##### Data for review #####

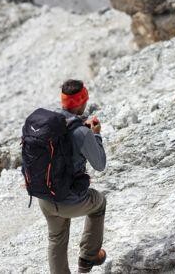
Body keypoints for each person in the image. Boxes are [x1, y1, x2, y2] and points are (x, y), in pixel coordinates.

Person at [39, 80, 107, 274]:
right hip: (68, 200)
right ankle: (89, 256)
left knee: (56, 238)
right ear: (81, 101)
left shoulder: (48, 122)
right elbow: (100, 165)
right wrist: (95, 136)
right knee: (99, 203)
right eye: (85, 98)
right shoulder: (82, 132)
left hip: (44, 195)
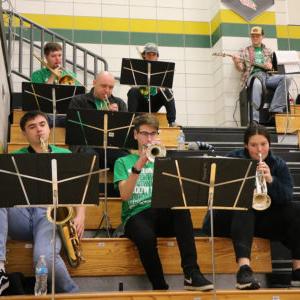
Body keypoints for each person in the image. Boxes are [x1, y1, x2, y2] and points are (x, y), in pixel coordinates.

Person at [113, 114, 213, 291]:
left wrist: (165, 163)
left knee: (181, 209)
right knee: (145, 236)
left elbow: (178, 192)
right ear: (135, 135)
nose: (149, 138)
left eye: (153, 134)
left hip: (161, 212)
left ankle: (191, 273)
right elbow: (125, 195)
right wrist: (140, 164)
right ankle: (160, 287)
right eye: (145, 133)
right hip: (136, 215)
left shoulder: (164, 159)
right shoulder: (122, 161)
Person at [202, 124, 300, 290]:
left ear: (269, 144)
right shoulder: (233, 159)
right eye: (254, 145)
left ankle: (297, 268)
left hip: (258, 219)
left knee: (296, 210)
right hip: (227, 218)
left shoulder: (278, 164)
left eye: (263, 144)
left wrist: (271, 180)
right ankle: (244, 269)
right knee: (245, 206)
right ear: (246, 146)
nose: (259, 149)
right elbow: (218, 192)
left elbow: (286, 196)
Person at [0, 111, 85, 295]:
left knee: (44, 258)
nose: (38, 130)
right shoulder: (15, 157)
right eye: (32, 127)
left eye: (42, 124)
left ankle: (73, 294)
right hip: (21, 214)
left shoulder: (65, 154)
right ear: (24, 134)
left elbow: (78, 189)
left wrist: (81, 215)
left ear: (49, 128)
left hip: (49, 215)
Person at [68, 71, 128, 170]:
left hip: (110, 146)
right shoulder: (78, 101)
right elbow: (74, 129)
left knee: (125, 160)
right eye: (104, 86)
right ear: (94, 83)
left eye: (111, 87)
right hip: (85, 145)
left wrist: (117, 118)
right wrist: (102, 113)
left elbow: (124, 133)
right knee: (91, 157)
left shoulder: (119, 103)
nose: (107, 90)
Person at [232, 26, 290, 124]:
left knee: (286, 79)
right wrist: (236, 62)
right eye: (253, 36)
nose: (255, 38)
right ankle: (254, 119)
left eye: (257, 36)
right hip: (253, 76)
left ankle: (275, 108)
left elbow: (274, 68)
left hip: (267, 76)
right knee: (257, 84)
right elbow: (241, 69)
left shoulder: (269, 51)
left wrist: (270, 66)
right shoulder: (244, 50)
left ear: (262, 36)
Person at [127, 43, 177, 127]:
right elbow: (133, 86)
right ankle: (132, 121)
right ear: (144, 56)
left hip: (153, 101)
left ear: (157, 57)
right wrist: (145, 88)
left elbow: (164, 89)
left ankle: (172, 122)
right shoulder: (136, 68)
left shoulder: (163, 69)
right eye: (148, 54)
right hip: (141, 102)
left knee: (168, 92)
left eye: (154, 54)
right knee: (133, 91)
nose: (151, 57)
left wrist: (160, 89)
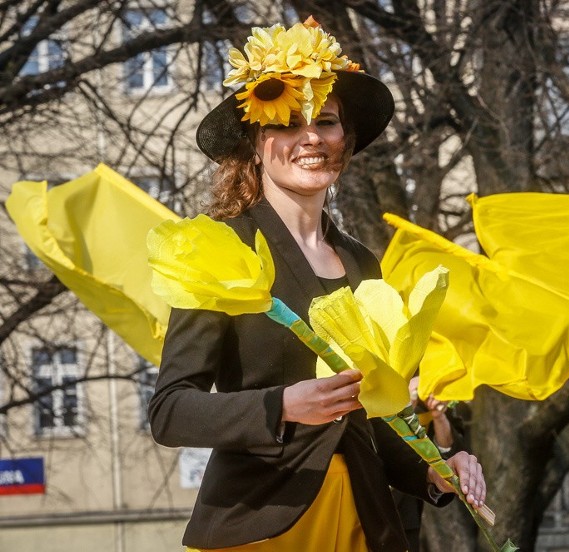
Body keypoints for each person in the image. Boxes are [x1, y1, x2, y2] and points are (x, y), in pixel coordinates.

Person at [147, 19, 486, 552]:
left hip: (365, 521)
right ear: (256, 145)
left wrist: (433, 471)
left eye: (326, 121)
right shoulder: (220, 249)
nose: (311, 137)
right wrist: (281, 404)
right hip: (262, 523)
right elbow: (169, 410)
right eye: (287, 122)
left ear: (344, 140)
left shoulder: (360, 261)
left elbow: (373, 421)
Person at [392, 376, 471, 551]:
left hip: (405, 510)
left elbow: (449, 451)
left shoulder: (433, 376)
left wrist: (439, 416)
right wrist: (406, 400)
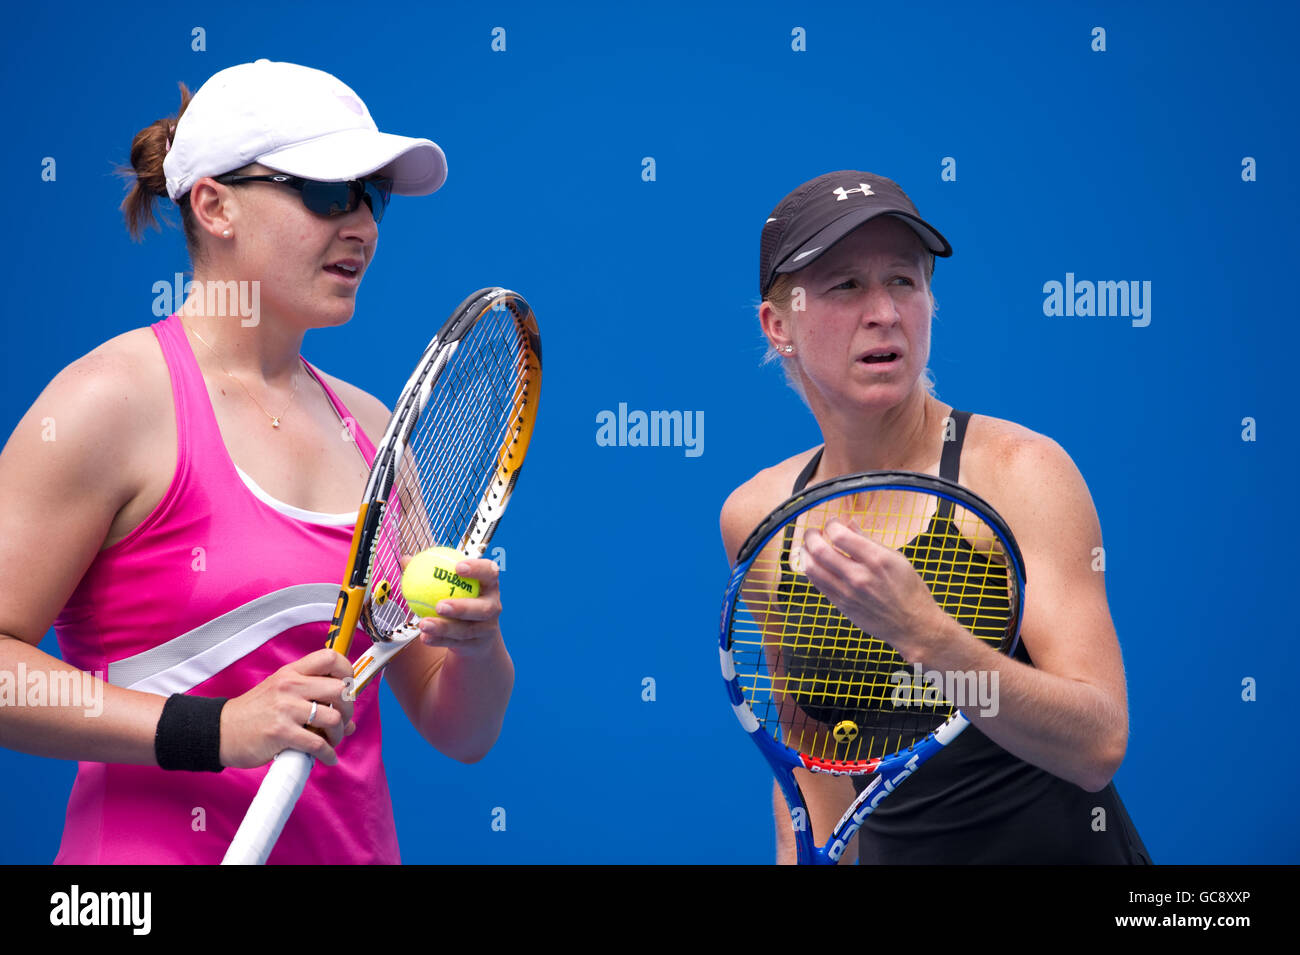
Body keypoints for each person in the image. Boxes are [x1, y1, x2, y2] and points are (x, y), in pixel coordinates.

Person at [0, 60, 513, 863]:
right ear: (214, 203)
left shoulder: (375, 431)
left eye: (370, 196)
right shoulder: (108, 402)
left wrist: (477, 650)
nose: (363, 226)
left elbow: (461, 729)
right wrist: (216, 728)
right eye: (326, 192)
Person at [719, 170, 1150, 864]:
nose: (884, 311)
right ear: (779, 326)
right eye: (846, 286)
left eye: (904, 281)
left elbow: (1099, 744)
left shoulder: (1021, 473)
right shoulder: (760, 516)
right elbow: (816, 763)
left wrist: (923, 633)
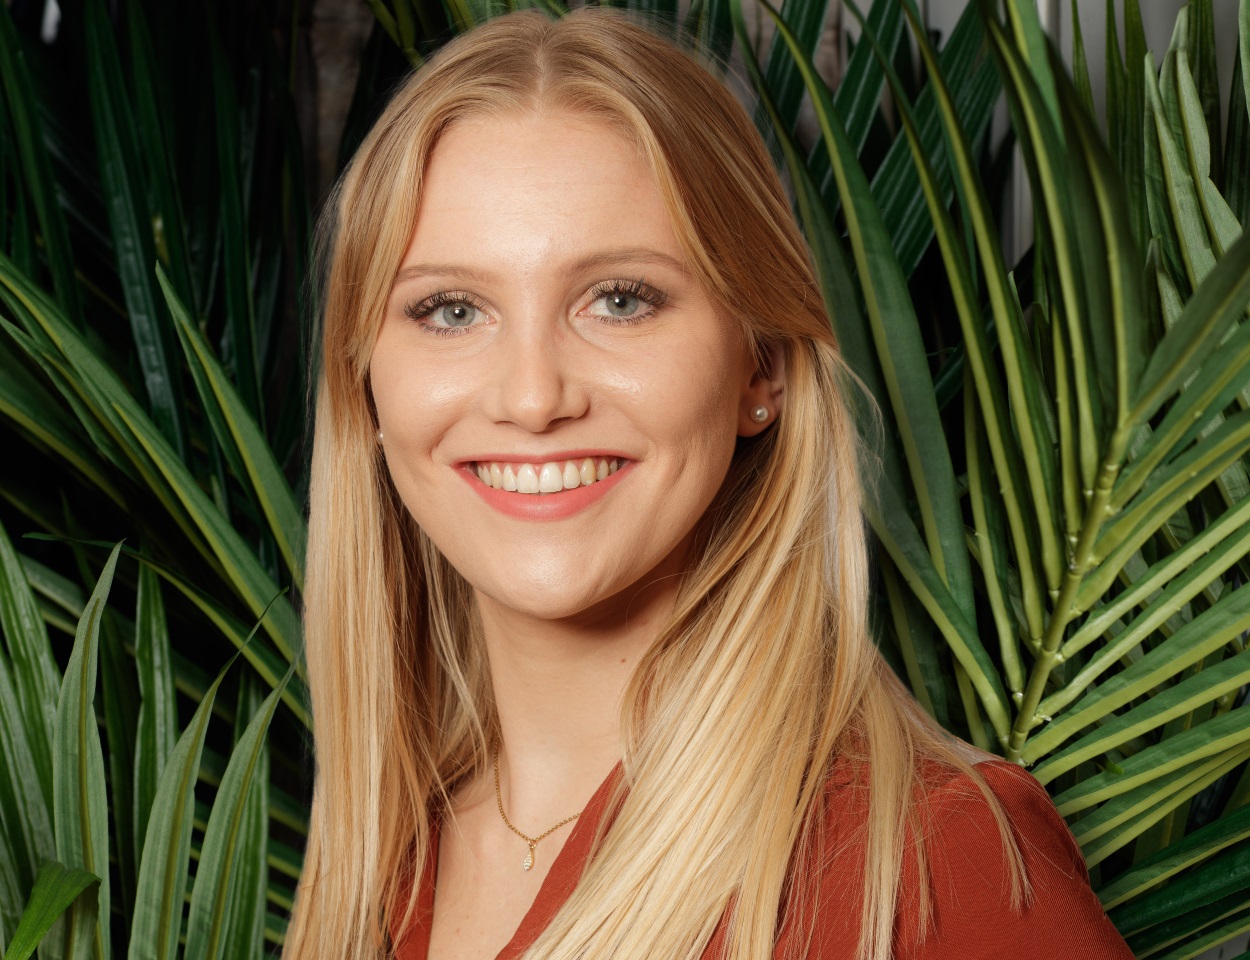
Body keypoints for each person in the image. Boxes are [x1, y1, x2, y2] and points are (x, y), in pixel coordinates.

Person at [283, 8, 1134, 959]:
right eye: (450, 310)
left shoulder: (937, 864)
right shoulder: (385, 856)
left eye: (620, 300)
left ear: (759, 368)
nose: (532, 397)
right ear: (366, 387)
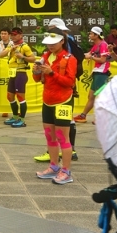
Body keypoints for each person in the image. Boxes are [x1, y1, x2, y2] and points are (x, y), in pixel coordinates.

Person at [32, 29, 78, 185]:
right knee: (49, 136)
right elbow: (37, 79)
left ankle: (66, 171)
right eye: (48, 44)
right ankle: (53, 166)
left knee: (62, 137)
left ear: (62, 41)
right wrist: (36, 72)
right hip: (47, 100)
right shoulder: (45, 57)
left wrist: (52, 73)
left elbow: (69, 82)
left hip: (63, 101)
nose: (50, 46)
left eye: (54, 43)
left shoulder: (69, 59)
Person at [0, 27, 36, 128]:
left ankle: (22, 120)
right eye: (12, 35)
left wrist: (22, 57)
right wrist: (10, 49)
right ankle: (15, 116)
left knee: (20, 97)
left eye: (15, 35)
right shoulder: (11, 45)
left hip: (21, 73)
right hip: (12, 73)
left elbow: (33, 59)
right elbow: (0, 55)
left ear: (20, 35)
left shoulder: (25, 47)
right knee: (10, 96)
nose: (13, 37)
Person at [73, 27, 110, 124]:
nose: (89, 35)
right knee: (91, 96)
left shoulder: (103, 45)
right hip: (97, 73)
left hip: (102, 73)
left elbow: (102, 60)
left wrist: (92, 57)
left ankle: (101, 118)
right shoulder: (96, 45)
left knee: (100, 97)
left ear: (96, 35)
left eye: (91, 33)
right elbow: (87, 55)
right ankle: (83, 116)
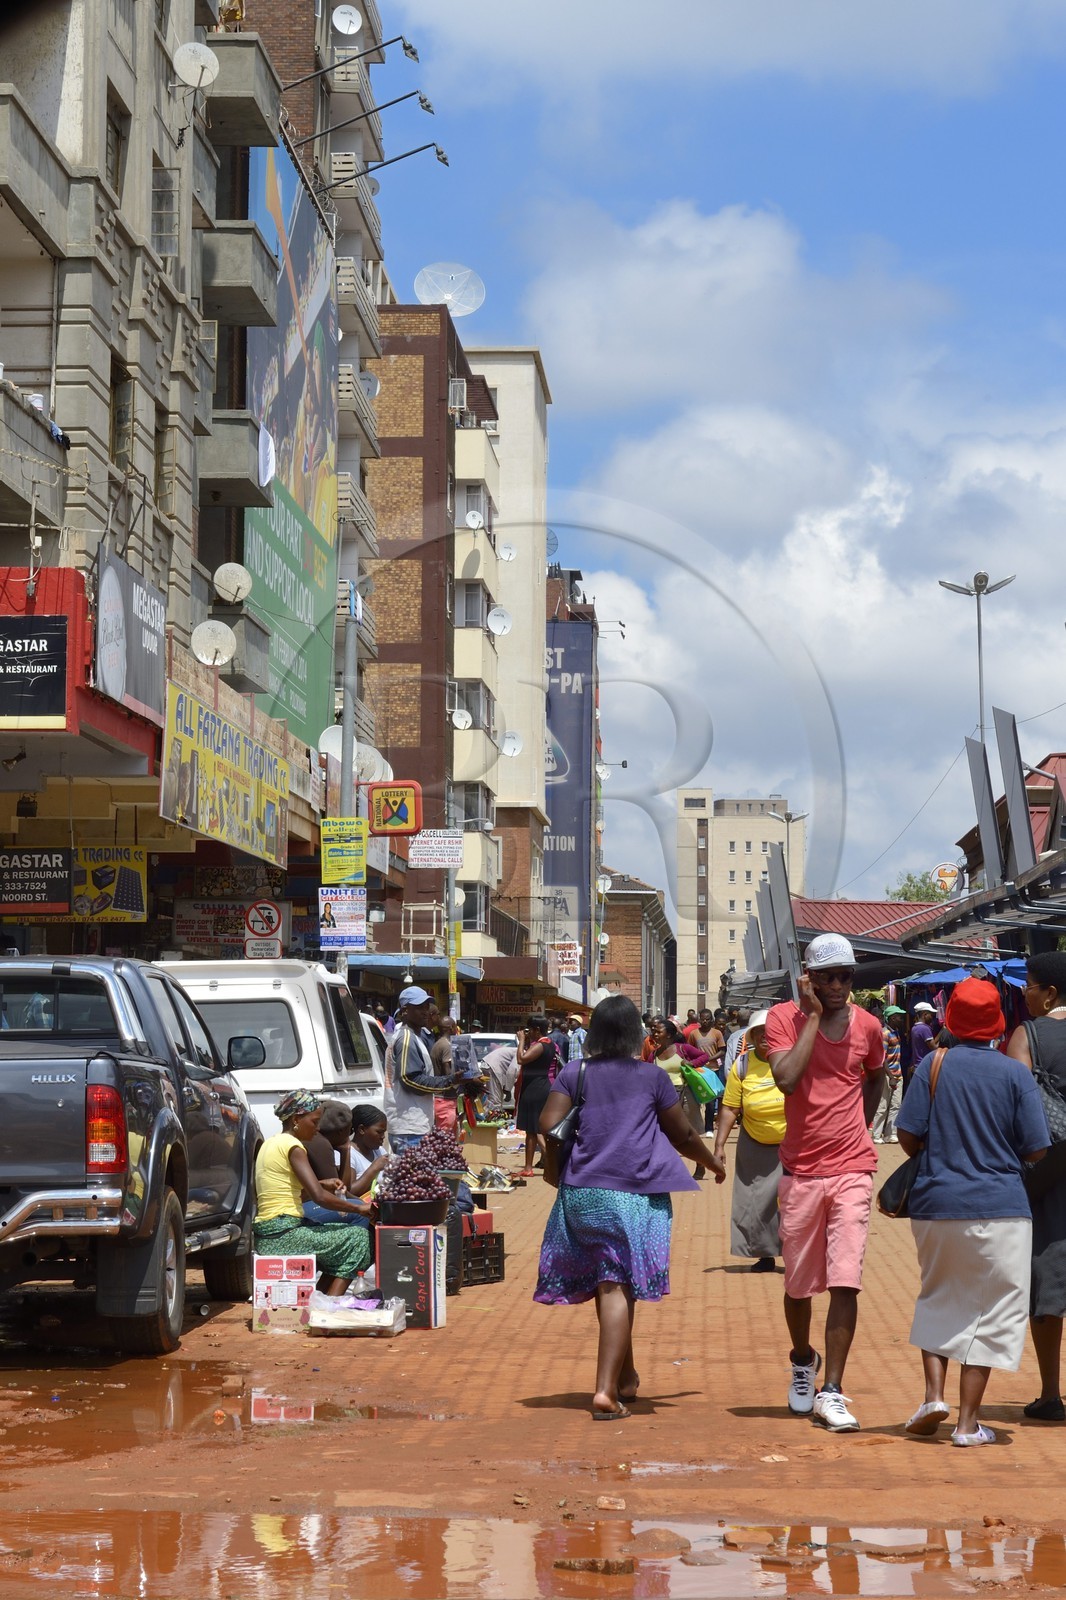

#####

## [Work instruction]
Give again, exactly as written above, each line from the one that has "left elbow: (274, 68)" to the one that has "left elbow: (449, 451)", both included; omit the pictures.

## [Exercise solution]
left elbow: (274, 68)
left hip: (267, 76)
right knee: (257, 84)
right elbow: (241, 69)
left shoulder: (269, 51)
left wrist: (270, 66)
right shoulder: (244, 50)
left ear: (262, 36)
Person at [127, 43, 177, 127]:
right elbow: (133, 86)
right ankle: (132, 121)
right ear: (144, 56)
left hip: (153, 101)
left ear: (157, 57)
right wrist: (145, 88)
left elbow: (164, 89)
left ankle: (172, 122)
right shoulder: (136, 68)
left shoulder: (163, 69)
right eye: (148, 54)
right hip: (141, 102)
left knee: (168, 92)
left eye: (154, 54)
right knee: (133, 91)
nose: (151, 57)
left wrist: (160, 89)
Body keypoints for each person in the image. Boxes are [x1, y1, x2, y2] and points are (x, y), in pixel coordinates.

Person at [147, 19, 486, 552]:
left hip: (365, 521)
right ear: (256, 145)
left wrist: (433, 471)
left eye: (326, 121)
right shoulder: (220, 249)
nose: (311, 137)
right wrist: (281, 404)
right hip: (262, 523)
right elbow: (169, 410)
right eye: (287, 122)
left ear: (344, 140)
left shoulder: (360, 261)
left elbow: (373, 421)
Person at [392, 376, 471, 551]:
left hip: (405, 510)
left elbow: (449, 451)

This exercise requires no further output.